• Descripción de la tarea:
Cita las líneas desde la que contiene "Kunst en creativiteit" hasta la que contiene "Consulten en coachin", incluidas las dos.

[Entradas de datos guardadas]
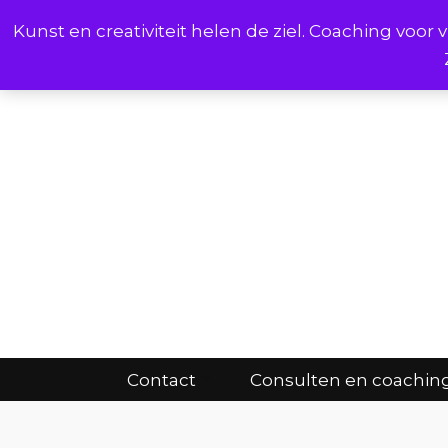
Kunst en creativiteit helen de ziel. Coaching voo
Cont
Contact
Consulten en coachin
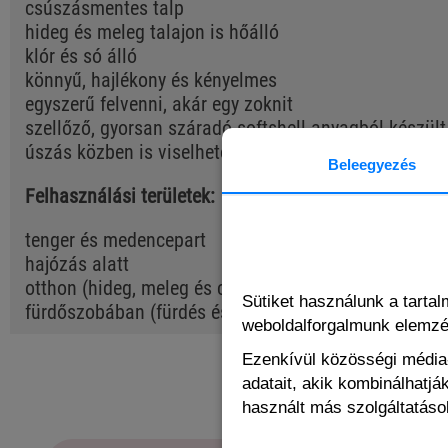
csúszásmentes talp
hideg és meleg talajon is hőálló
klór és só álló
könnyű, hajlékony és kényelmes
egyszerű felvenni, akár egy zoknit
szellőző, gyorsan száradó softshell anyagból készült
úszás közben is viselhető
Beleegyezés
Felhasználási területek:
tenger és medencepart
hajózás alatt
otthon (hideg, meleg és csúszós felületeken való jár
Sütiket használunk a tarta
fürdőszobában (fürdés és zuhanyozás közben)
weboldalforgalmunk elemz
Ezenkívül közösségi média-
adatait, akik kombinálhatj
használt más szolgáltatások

...

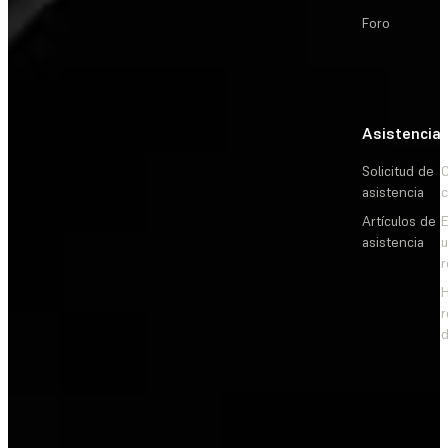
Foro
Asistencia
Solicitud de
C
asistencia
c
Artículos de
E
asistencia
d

• Respuesta del ejercicio:
Kunst en creativiteit helen de ziel. Coaching voo
Cont
Contact
Consulten en coachin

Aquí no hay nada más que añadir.